Low salt pig-meat products and novel formulations

Table of Contents

1. Introduction
   1. Objectives:
   2. Learning goals
   3. Teacher page
2. Section 1: Salt and Human Health
   1. Sodium and human physiology
   2. Trends in salt consumption
   3. Dietary salt as a health hazard
   4. Epidemiological studies
   5. High blood pressure
   6. Stroke
   7. Death from cardiovascular disease
   8. Osteoporosis
   9. Stomach cancer
   10. References
3. Section 2: Salt Content of Pig-meat Products
   1. Salt concentration in different pig-meat products
   2. Low-salt products in Europe
   3. Comparisons between various processed products
   4. References
4. Section 3: Science of salt in pig products
   1. From muscle to meat
   2. Effect of salt content on chemical and physical properties and implications for organoleptic properties
   3. Problems related to meat pH
   4. Effect of salt content on microbiological properties in processed meat products
   5. Consequences of reducing salt content
   6. References
5. Section 4 Low-salt Pig Meat Formulations
   1. General points to consider when manufacturing processed pork
   2. Balancing low salt with substitutes, enhancers and alternatives
   3. Effect of low sodium on eating quality, shelf-life and functional properties
   4. Optimum concentrations
   5. Cooked sausages
   6. Frankfurters
   7. Dry fermented sausage
   8. Ground patties
   9. Dry-cured ham
   10. Restructured meats (wet cured ham)
   11. Bacon
   12. Novel approaches in product formulation
   13. Other approaches
   14. Conclusions
   15. References
6. Discussion
7. Glossary
8. Completion
   1. Comments
   2. Self assessment
   3. Evaluation
9. Acknowledgment

Sodium and human physiology

Why do we need sodium and how much do we actually need?

Sodium is the principal cation in the extracellular fluid and its main functions are related to blood volume maintenance, water balance and cell membrane potential; it is also essential for acid-base balance and nerve conduction.

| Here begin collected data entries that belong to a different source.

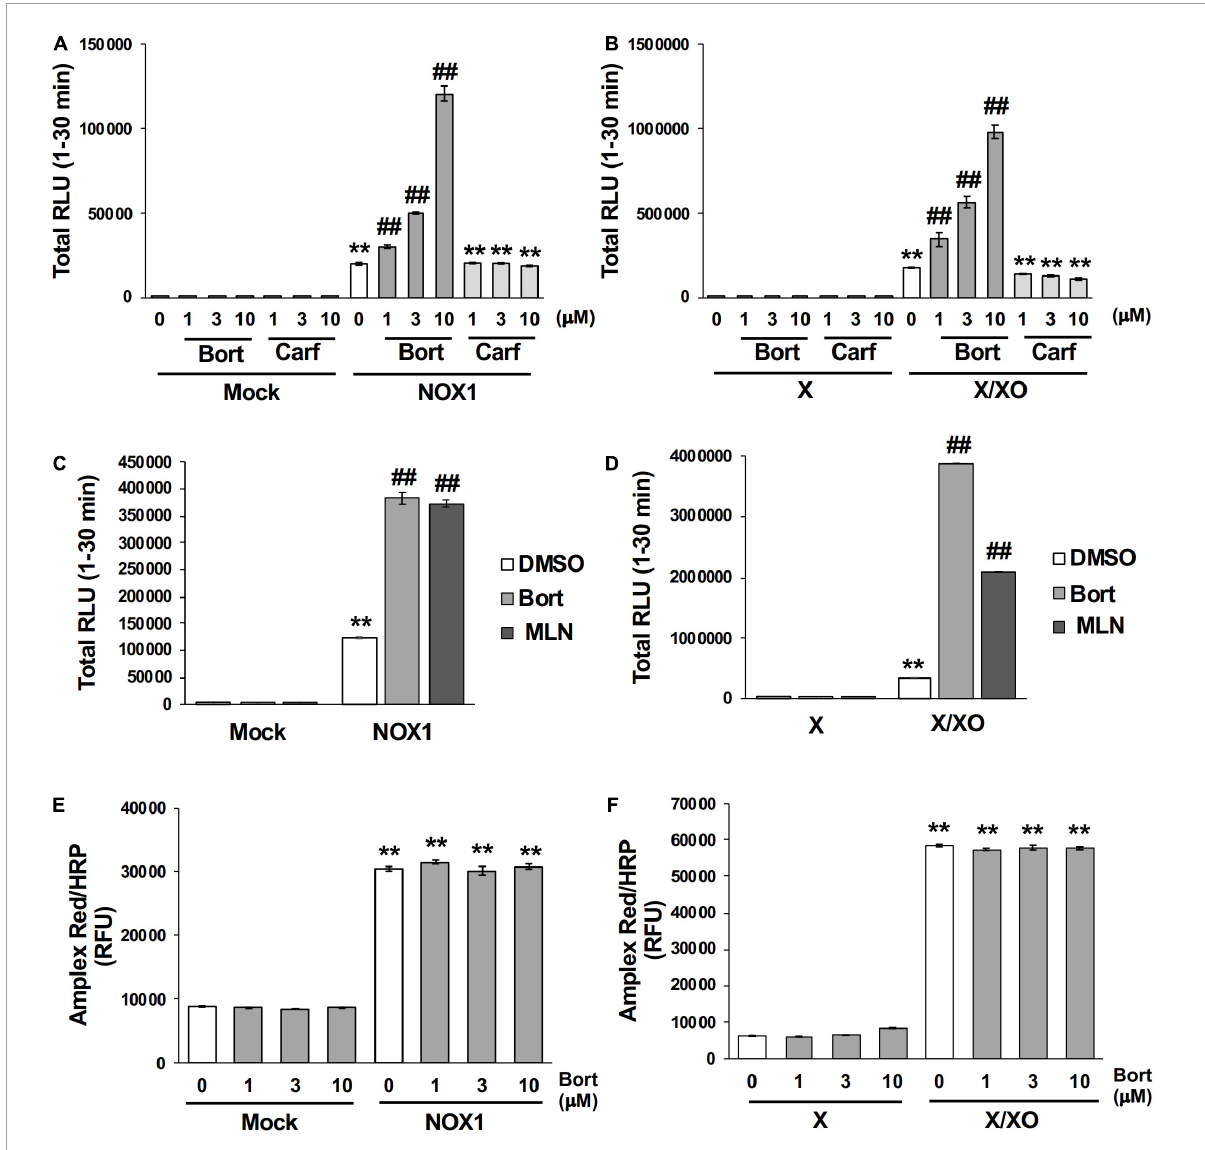
FIGURE4 Bortezomib-induced enhancements in L-012 luminescence were dependent on chemical structure of the peptide boronic acid and specific to the detection of superoxide. Effects of bortezomib (Bort) or carfilzomib (Carf) on total L-012 luminescence during the 30 min measurement in NOX1-expressing cells [ (A) , 1 × 10 5 cells/0.1 ml] and the X/XO system [ (B) , 0.2 mM X and 5 mU/ml XO]. The effects of bortezomib or MLN2238 (MLN, 10 µ M) on L-012 luminescence in NOX1-expressing cells (C) and the X/XO system (D) . Effects of bortezomib on the Amplex Red/HRP-dependent detection of H 2 O 2 in NOX1-expressing cells (E) and the X/XO system (F) . The fluorescence of Amplex Red/HRP was expressed as relative fluorescence units (RFU). N = 3. Data were from two independent experiments, and expressed as the mean ± SEM. ∗∗ P < 0.01 versus the control (Mock or X). ## P < 0.01 versus 0 µ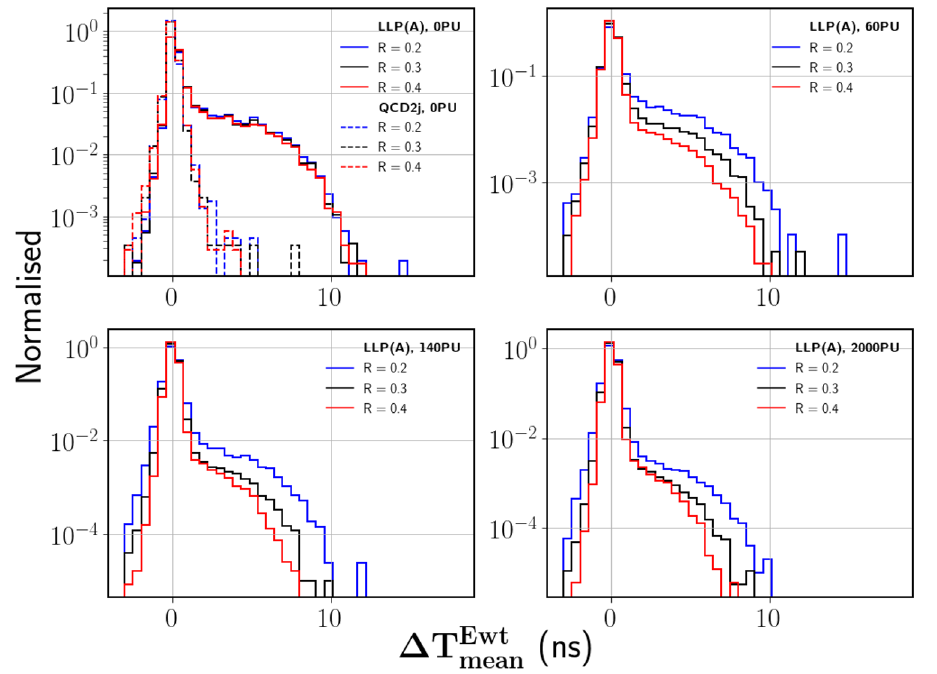
) with jet cone radius R = 0.2, 0.3, and 0.4 for LLP Figure 3 . The timing of the jets ( ∆ T Ewt mean scenario (A) with benchmark point ( M = 30 GeV, cτ = 100 cm) as well as QCD dijet events X ( p gen ∈ { 30 , 50 } GeV) for 0 PU ( top left ) and LLP scenario (A) with benchmark point ( M X = 30 GeV, T cτ = 100 cm) for 60 PU ( top right ), 140 PU ( bottom left ), and 200 PU ( bottom right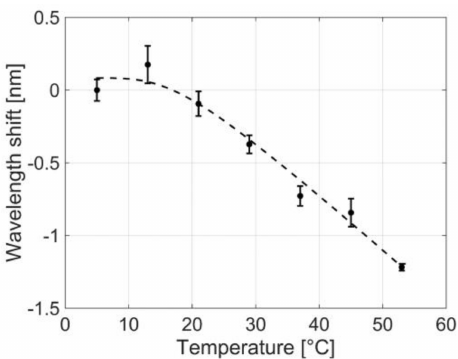
Figure A1. Resonant wavelength shift of the bare sample (without MGs) as function of water temperature. The dashed line was obtained with a smoothing spline fitting.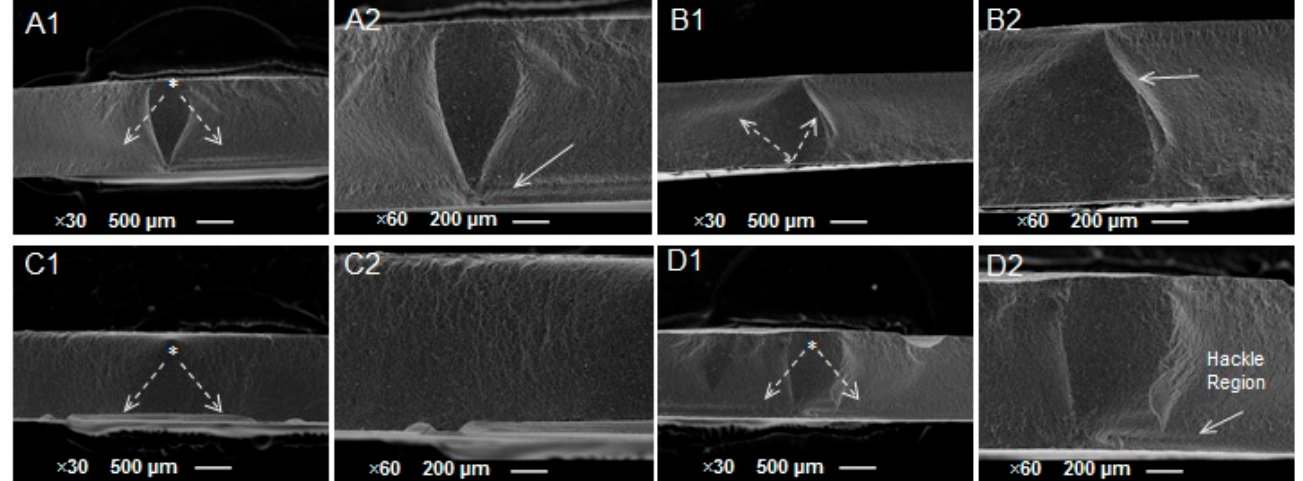
Figure 5. SEM images of fractured surface of representative VE specimen following BFS test: ( A1 ) control specimen shows the origin (asterisk) and extent of the crack (dotted white line). Multiple crack planes and voids are also shown; ( A2 ) higher magnification shows compression curl (solid white line). ( B1 ) MP specimen shows the origin and extent of the crack; ( B2 ) higher magnification showing crack arrest line (solid white line); ( C1 ) OG specimen shows the origin and extent of the crack; ( C2 ) river lines are shown which indicates cracks propagating on different planes; ( D1 ) MP+PP specimen shows the origin and extent of the crack; ( D2 ) compression curl and hackle region are shown.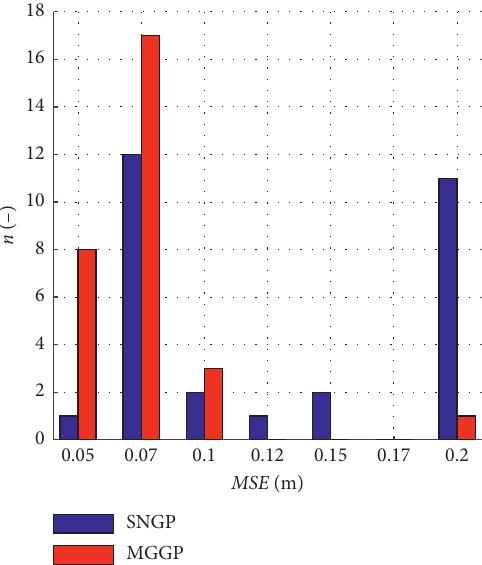
Figure 10: Histogram dividing the tested models into several categories according to their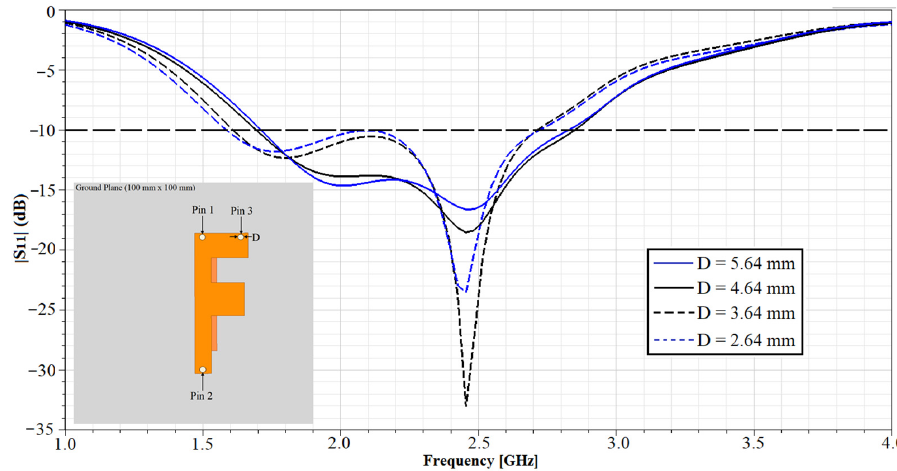
Figure 9. Variation of reflection coefficient |S 11 | with respect to the diameter (D) of the shorting pins.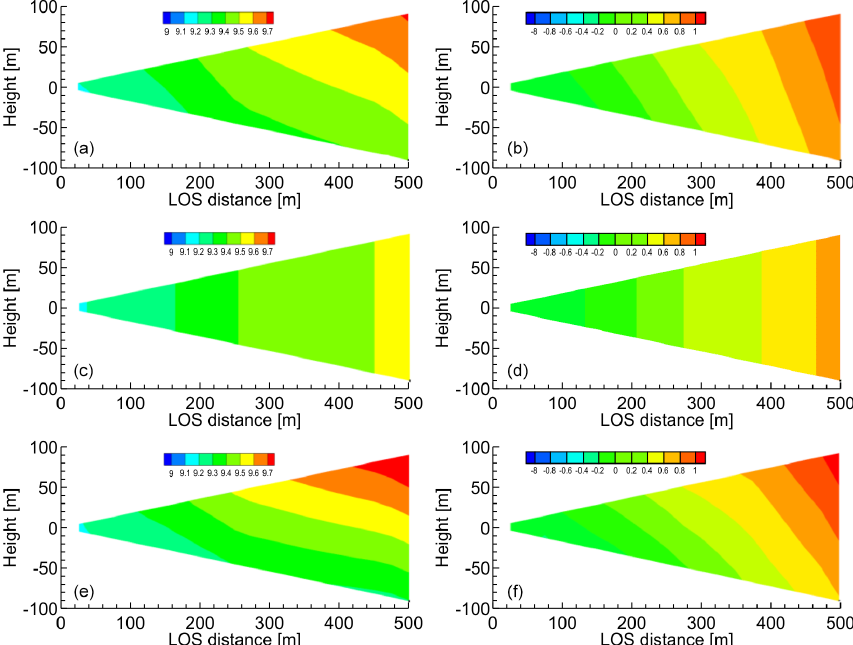
Figure 14. Distributions of horizontal and vertical wind components estimated via simple vector conversion and proposed method before approach to vertical wind fluctuation. (a, b) Ideal vortex model; (c, d) simple vector conversion method; (e, f) proposed method with five past LOS wind datasets. (a, c, e) Horizontal wind values; (b, d, f) vertical wind values.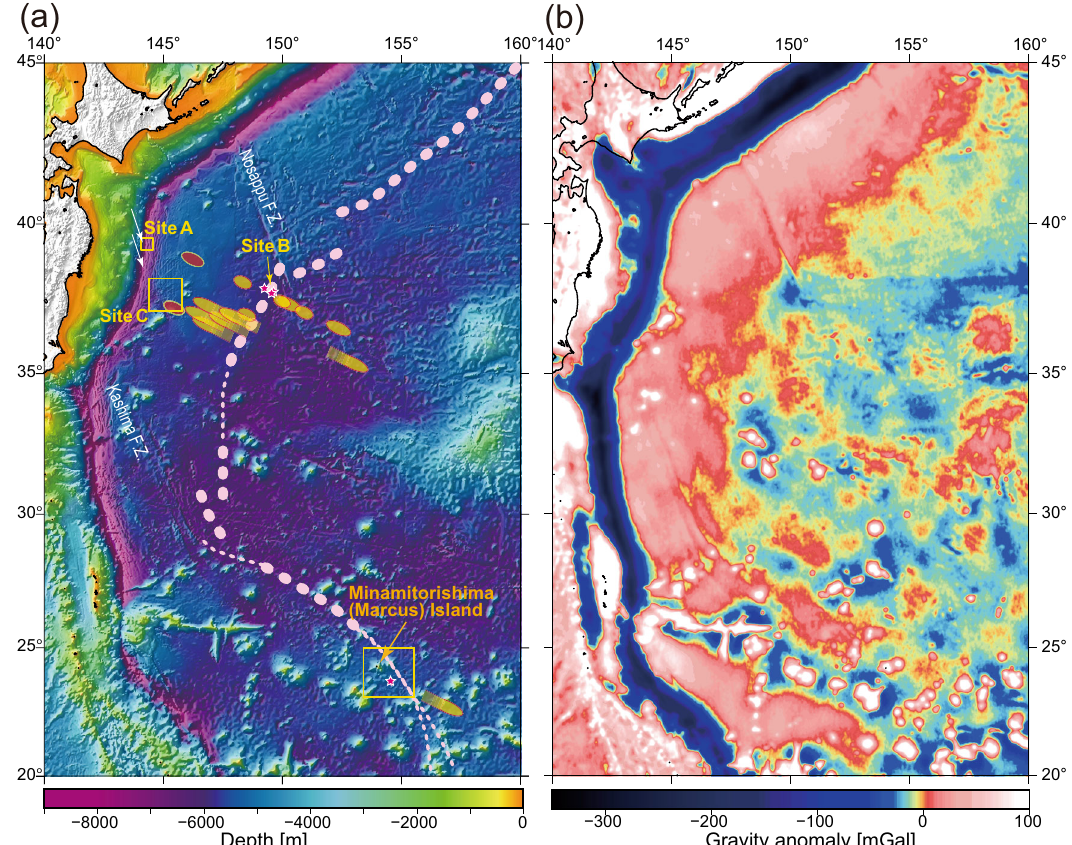
Fig. 1 Bathymetry and marine gravity anomalies of the western part of the Paci fi c Plate. Bathymetry ( a ) and marine gravity anomalies ( b ) are created using the data in ref. 72 . Four petit-spot volcanic fi elds are here referred to as Sites A – C and SE of Minamitorishima Island; yellow squares indicate the areas shown in Fig. 3a, b (Sites A, C) and Fig. 3c (SE of Minamitorishima Island). Red ellipses fi lled with yellow indicate the approximate locations of petit-spot eruption estimated from the eruptive ages of the lavas and assuming constant plate motion at the present-day velocity (10.29 cm yr − 1 ; ref. 73 ) 1,10,14,31,32,41 ; the two yellow ellipses fi lled with red atop the outer rise indicate DAP eruption sites. The thick dotted line in the left panel delineates the present hinge line of the concavely fl exed outer rise of the western Paci fi c Plate trench-subduction systems, as de fi ned by a gravity anomaly of ~0 mGal (right panel). Loading by seamount chains disturbs the positive gravity anomaly of the outer rise, as indicated by thin dotted lines. Small white arrows off NE Japan designate the azimuths of lithospheric structures on the oceanward slope of the trench that are sub-parallel to the neighboring Nosappu and Kashima Fracture Zones ( ‘ F.Z. ’ ) 29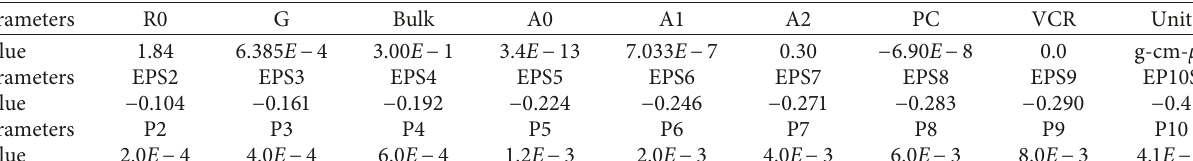
Table 7: Material parameters of soil [16–18].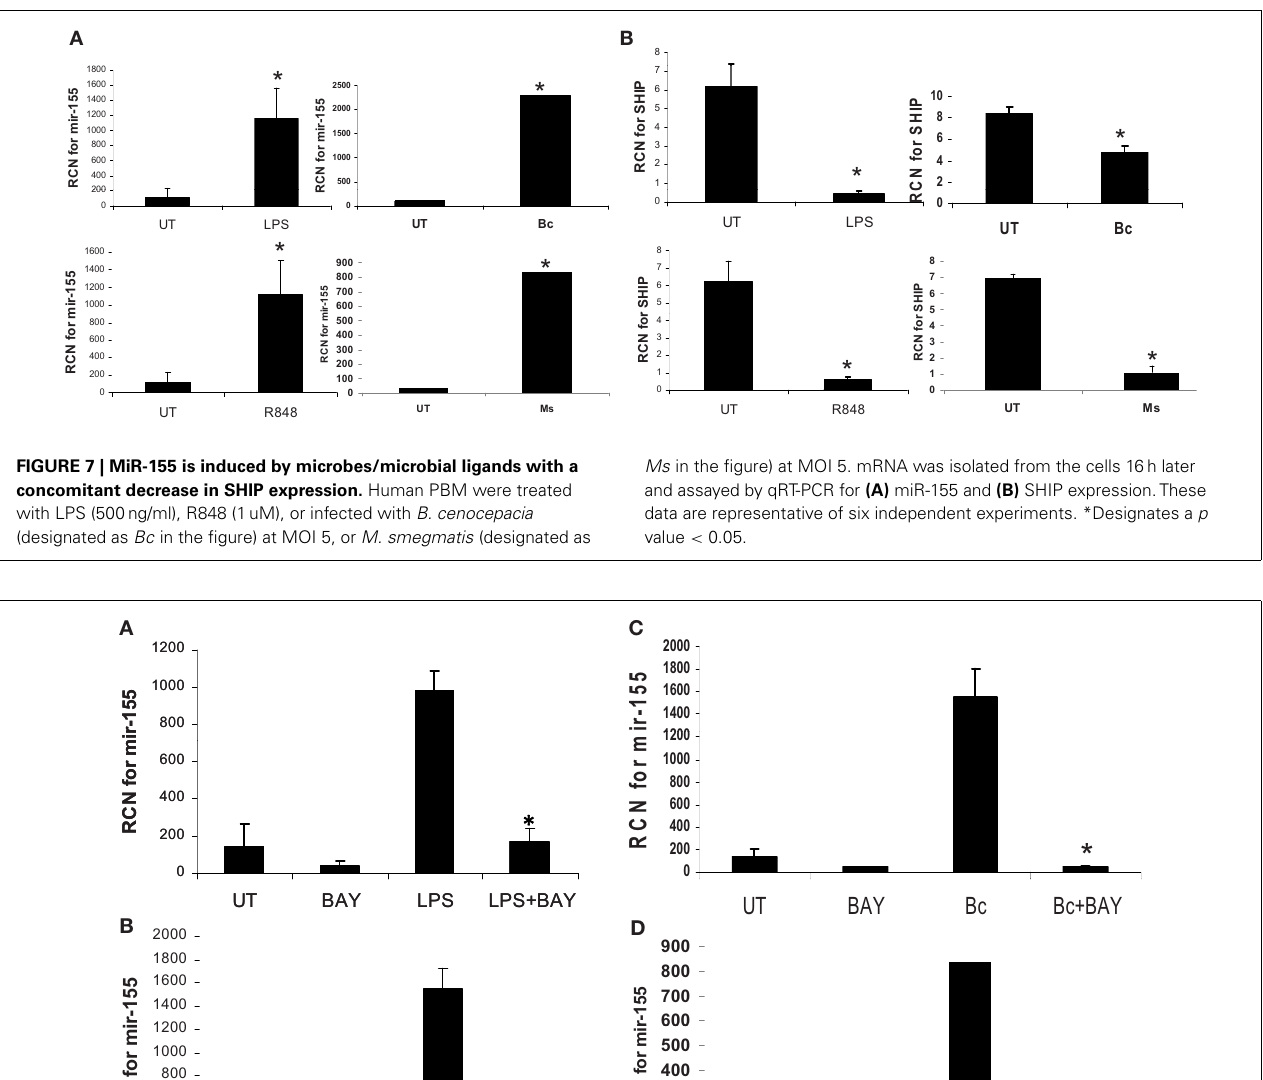
FIGURE 8 | MiR-155 induction by microbes/microbial ligands is NF- κ B-dependent. (A–D) Human PBM were pre-treated with or without the NF- κ B inhibitor (BAY-11-7085, designated as BAY in the figure), and subsequently treated with (A) LPS (500ng/ml), (B) R848 (1uM), or infected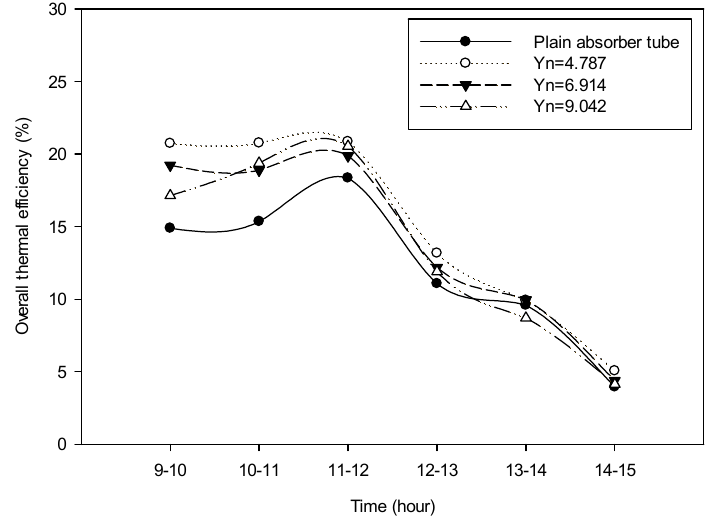
Figure 14. Variation of overall efficiency with time and nail twist pitch ratio.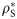
Comparison of the simulation results from mean-field approximation (MA), pair approximation (PA) and Monte Carlo simulation (MCS), depending on mortality cost and growth rate; (a). βS = 10, (b). βS = 30, (c). mI = 15.(i) equilibrium density of healthy individuals (ρS*) (ii) equilibrium density of infected individuals (ρI*). The dots, solid line and dashed line indicate the results of MA, PA and MCS, respectively. These results show that when mI is low, both approximation methods present similar trend to MCS, although these methods overestimate the equilibrium value. (iii) The variance among 100 trials in MCS. A high variance means the oscillatory solution is observed.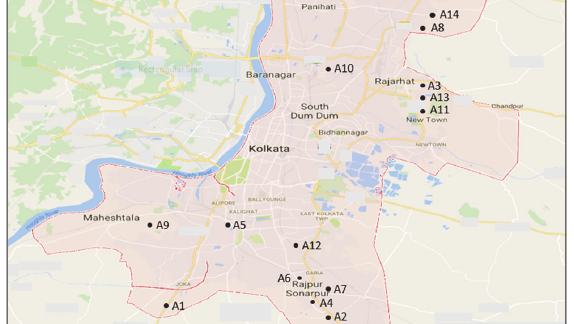
Fig. 1 Locations of 14 under-construction housing projects in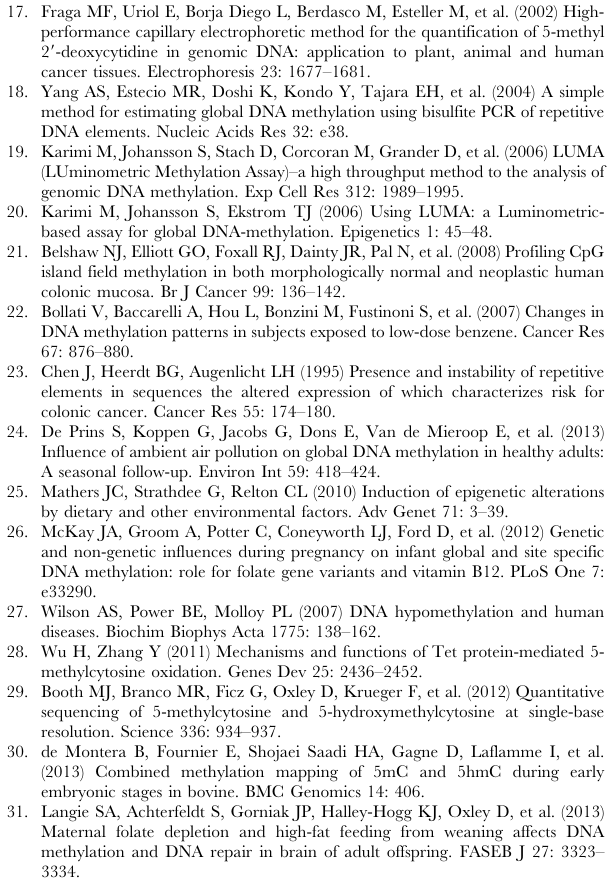
Figure S1 Validation curve for EcoR I incubated for 4 h in 1x Tango buffer with 0, 25, 50, 75, and 100% methylated Lambda DNA (A); Star activity was observed for EcoR I in 1x Tango buffer, but not in 2x Tango buffer when incubated for 4 h with methylated Lambda DNA (B); Validation curve for Mun I incubated with 0, 25, 50, 75, and 100% methylated Lambda DNA for 4 h or 16 h (C); in 1x Tango buffer; and E) Patterns of digested unmethylated and methylated Lambda DNA for 4 h in 1x Tango buffer with EcoR I or Mun I, showing impaired cleavage of EcoR I on methylated Lambda DNA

More than 95% of ingested salt is absorbed by the gut and, as part of the electrolyte regulatory system, urinary sodium losses increase when the body has surplus sodium. Often, the main excretion of sodium is by sweat.

Briefly, an increase in plasma osmolality occurs when the plasma becomes more concentrated; this can be produced either by dehydration or by excessive salt intake, producing stimulation of osmoreceptors and the sensation of thirst. When the thirst centre in the hypothalamus is stimulated, more water is taken into the intestine and subsequently enters the bloodstream. Simultaneously, endocrine systems stimulate the kidneys to retain more salt and water.

The endocrine system can also work in the opposite direction. High salt intake can cause high blood volume, and this leads to hormonal release which causes less salt retention by the kidneys and more salt excretion in urine.

During prolonged exercise or hot weather, blood flow through the skin is adjusted and water and salt may be lost from the body through sweating in order to cool the body down and to maintain deep body temperature.

The physiological need for sodium, in acclimatized adults, is about 165-230 mg sodium per day. The human species evolved in the warm climate of Africa, a salt-poor continent, on a low-salt diet (as low as 50 mg sodium per day). Humans have come to depend on the physiological retention of the limited salt naturally present in food (Elliot and Brown, 2006).

There are some pathological conditions that could cause hyponatraemia (sodium concentration in the serum that is lower than normal). However, depletion of body sodium in healthy individuals is very unlikely, because people tend to eat excessive amounts of sodium, beyond their physiological needs (Denton, 1982).